1. A mixed tea composition comprising:

a) from about 30 to about 70 weight percent of a white tea;

b) from about 15 to about 50 weight percent of a green tea;

c) from about 5 to about 40 weight percent of a yellow tea; the percentage weights being percentages of the total weight of the mixed teas in the composition.

2. A mixed tea composition according to claim 1 wherein each tea comprises an aqueous extract of the respective tea.

3. A mixed tea composition according to claim 2 wherein each tea extract has a predetermined potency as indicated by the concentration of a marker compound.

4. A mixed tea composition according to claim 3 wherein the marker compound is caffeine, optionally at a concentration of about 1 percent by weight of the extract.

5. A mixed tea composition according to claim 1 wherein the proportion of each tea is at least about 20 weight percent based upon the total weight of the mixed tea composition.

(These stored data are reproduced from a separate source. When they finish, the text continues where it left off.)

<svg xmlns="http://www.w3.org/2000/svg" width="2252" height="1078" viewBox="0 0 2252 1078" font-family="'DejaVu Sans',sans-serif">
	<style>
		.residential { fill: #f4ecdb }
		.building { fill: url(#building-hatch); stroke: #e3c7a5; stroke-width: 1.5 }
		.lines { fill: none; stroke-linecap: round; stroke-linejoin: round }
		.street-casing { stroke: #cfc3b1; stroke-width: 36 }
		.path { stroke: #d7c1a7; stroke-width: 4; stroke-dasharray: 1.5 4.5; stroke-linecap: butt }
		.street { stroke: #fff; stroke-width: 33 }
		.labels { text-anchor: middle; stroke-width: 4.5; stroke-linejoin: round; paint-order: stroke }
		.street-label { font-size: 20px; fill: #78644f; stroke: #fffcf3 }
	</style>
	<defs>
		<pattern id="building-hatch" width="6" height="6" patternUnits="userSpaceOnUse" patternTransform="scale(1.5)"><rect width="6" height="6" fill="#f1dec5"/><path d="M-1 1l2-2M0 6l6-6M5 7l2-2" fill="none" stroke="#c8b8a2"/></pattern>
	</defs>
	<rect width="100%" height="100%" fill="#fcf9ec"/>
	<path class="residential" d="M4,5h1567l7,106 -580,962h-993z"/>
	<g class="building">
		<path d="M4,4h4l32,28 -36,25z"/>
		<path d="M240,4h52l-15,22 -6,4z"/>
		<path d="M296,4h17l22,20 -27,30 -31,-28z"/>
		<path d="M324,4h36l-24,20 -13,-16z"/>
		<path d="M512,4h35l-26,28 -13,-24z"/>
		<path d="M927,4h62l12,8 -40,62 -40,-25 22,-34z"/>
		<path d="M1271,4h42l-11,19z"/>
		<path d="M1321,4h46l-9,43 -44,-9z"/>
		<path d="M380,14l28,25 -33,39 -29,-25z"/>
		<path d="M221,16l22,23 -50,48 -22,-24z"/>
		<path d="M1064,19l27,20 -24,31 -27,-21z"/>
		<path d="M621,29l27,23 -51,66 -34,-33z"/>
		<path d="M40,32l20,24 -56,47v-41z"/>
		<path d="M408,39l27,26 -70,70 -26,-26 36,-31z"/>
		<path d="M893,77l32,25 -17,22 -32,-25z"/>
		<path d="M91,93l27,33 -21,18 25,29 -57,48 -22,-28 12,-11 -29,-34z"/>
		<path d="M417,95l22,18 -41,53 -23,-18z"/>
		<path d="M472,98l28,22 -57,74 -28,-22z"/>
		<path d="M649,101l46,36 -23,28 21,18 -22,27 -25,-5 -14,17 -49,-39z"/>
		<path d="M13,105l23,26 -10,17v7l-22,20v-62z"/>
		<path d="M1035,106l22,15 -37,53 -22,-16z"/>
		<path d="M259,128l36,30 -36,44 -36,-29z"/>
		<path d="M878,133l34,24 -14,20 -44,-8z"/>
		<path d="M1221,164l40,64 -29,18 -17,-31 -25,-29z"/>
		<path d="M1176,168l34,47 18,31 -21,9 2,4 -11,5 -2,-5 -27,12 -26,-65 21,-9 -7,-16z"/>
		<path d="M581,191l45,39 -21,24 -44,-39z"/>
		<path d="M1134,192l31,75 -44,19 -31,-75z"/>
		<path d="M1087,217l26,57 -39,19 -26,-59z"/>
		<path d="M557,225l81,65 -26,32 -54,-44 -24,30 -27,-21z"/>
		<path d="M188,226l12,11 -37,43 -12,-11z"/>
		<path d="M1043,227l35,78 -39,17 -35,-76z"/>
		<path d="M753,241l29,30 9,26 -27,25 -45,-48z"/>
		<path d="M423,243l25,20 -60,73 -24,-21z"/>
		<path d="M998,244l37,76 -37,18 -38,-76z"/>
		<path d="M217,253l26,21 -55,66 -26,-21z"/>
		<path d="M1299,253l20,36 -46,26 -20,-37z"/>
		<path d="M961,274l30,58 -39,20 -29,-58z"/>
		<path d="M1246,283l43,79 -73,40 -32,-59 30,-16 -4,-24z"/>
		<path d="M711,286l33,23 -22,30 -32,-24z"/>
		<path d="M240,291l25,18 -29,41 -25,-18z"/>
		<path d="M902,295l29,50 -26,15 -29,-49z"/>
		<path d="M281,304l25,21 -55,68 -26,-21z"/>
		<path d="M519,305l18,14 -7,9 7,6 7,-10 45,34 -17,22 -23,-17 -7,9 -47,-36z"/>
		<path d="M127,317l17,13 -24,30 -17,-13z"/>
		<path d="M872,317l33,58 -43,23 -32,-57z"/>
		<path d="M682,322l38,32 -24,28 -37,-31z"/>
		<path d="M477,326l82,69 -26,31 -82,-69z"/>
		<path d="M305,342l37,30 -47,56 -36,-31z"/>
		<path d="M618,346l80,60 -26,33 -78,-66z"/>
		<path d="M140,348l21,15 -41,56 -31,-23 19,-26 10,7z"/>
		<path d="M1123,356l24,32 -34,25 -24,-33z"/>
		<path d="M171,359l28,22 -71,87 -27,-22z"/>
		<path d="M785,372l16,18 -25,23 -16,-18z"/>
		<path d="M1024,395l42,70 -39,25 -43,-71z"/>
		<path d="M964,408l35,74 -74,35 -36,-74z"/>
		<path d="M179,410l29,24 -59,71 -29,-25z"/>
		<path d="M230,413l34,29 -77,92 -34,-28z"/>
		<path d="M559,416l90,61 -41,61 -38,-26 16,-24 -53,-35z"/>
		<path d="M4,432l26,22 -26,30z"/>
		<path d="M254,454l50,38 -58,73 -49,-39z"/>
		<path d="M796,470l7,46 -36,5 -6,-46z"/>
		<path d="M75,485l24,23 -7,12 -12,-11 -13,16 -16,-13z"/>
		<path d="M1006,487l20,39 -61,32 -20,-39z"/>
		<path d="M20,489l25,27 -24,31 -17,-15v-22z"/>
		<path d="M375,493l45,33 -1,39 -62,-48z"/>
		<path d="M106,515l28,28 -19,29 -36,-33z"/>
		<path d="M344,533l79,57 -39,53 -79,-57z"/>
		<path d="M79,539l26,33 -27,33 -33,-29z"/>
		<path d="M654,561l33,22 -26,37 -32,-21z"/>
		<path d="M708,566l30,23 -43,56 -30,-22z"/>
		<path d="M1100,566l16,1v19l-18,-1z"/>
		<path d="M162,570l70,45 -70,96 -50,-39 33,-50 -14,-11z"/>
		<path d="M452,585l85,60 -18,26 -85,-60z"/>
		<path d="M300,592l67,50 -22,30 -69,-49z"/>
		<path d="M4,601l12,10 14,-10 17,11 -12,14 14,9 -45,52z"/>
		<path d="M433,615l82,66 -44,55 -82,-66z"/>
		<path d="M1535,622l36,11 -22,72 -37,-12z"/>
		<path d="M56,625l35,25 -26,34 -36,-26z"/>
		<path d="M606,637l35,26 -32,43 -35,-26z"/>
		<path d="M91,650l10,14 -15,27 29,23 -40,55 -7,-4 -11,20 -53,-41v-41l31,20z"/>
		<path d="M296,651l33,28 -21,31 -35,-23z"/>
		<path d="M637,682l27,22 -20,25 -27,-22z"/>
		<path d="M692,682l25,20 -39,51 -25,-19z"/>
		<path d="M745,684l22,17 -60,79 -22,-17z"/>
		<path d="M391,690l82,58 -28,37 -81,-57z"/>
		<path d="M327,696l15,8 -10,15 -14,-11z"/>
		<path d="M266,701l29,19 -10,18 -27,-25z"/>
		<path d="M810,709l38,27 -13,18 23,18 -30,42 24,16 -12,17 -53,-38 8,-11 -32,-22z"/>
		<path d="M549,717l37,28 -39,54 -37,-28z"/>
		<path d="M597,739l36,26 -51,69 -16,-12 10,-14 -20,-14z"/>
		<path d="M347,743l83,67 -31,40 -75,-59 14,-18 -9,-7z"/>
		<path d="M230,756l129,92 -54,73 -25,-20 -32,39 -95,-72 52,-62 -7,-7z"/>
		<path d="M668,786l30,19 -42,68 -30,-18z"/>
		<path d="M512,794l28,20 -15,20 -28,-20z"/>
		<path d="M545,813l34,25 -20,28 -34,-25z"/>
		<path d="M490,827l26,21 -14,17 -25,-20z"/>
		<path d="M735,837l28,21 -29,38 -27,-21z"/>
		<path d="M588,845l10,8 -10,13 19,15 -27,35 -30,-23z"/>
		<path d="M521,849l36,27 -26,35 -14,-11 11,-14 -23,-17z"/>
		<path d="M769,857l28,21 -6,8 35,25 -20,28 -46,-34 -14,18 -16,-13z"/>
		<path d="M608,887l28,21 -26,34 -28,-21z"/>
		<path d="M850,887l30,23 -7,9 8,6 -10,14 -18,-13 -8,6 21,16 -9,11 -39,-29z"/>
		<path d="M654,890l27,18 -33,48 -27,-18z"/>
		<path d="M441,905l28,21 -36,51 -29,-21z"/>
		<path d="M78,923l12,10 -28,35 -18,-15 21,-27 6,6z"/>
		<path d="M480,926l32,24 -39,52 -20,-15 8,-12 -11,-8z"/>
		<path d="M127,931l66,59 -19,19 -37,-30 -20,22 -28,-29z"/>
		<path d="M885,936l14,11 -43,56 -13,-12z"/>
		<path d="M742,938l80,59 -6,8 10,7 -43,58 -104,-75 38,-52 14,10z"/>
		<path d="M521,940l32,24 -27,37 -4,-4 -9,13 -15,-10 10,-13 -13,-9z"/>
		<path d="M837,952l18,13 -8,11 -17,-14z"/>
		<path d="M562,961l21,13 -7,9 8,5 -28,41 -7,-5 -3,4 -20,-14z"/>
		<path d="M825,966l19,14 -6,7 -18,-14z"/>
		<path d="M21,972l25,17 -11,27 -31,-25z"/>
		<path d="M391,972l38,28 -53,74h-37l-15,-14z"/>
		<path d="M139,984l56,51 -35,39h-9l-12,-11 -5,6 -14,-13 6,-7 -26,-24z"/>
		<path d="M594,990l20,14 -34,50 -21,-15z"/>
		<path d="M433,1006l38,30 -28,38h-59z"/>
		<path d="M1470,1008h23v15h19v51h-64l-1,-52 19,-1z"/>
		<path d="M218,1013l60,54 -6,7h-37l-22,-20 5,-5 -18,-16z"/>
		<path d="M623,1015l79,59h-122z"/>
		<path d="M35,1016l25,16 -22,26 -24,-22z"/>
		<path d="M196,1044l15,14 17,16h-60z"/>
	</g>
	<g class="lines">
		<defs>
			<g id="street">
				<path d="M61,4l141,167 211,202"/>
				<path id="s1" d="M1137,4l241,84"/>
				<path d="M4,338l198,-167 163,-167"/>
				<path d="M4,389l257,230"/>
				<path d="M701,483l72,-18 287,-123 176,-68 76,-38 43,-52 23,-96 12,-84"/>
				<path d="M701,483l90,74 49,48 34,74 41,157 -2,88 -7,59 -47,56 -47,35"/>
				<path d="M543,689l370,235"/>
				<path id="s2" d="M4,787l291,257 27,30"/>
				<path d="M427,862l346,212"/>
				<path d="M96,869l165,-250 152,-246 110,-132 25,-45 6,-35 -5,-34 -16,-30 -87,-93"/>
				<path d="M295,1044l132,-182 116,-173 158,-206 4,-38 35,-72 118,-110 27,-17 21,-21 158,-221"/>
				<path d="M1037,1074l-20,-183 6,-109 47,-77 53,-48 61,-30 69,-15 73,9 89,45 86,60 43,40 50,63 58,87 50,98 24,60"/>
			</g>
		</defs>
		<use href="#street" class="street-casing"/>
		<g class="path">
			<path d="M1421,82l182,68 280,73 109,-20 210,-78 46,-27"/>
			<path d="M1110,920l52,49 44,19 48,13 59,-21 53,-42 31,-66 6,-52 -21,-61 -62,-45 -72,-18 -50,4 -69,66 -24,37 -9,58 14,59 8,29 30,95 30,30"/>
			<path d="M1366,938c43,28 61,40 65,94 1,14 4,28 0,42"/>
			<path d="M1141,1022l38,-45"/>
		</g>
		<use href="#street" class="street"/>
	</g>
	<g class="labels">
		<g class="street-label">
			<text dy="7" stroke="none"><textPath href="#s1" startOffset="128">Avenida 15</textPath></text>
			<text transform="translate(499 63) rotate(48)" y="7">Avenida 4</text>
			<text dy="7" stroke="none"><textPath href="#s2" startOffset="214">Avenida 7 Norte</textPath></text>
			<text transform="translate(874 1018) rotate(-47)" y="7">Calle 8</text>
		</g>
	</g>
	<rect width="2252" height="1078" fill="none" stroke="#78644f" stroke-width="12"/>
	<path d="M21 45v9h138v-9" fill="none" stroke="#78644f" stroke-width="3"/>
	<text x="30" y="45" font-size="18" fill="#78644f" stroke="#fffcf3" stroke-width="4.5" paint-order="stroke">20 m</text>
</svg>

6. A mixed tea composition according to claim 3 comprising:

a) from about 40 to about 60 weight percent of the white tea;

b) from about 25 to about 35 weight percent of the green tea;

c) from about 15 to about 25 weight percent of a yellow tea; the percentages being percentages of the total weight of the mixed tea extracts in the composition.

7. A mixed tea composition comprising proportions of white tea, green tea and yellow tea effective to provide inhibition of ultaviolet-induced cell renewal approximately equivalent to that provided by an SPF sunscreen or effective to provide any of the antioxidant or antiactinic properties described quantitatively herein.

8. A human-consumable product comprising from about 0.01 to about 10 weight percent of a mixed tea composition according to claim 1.

9. A product according to claim 4 selected from the group consisting of topical cosmetic compositions, topical dermatological compositions, sunscreens, beverages and foodstuffs.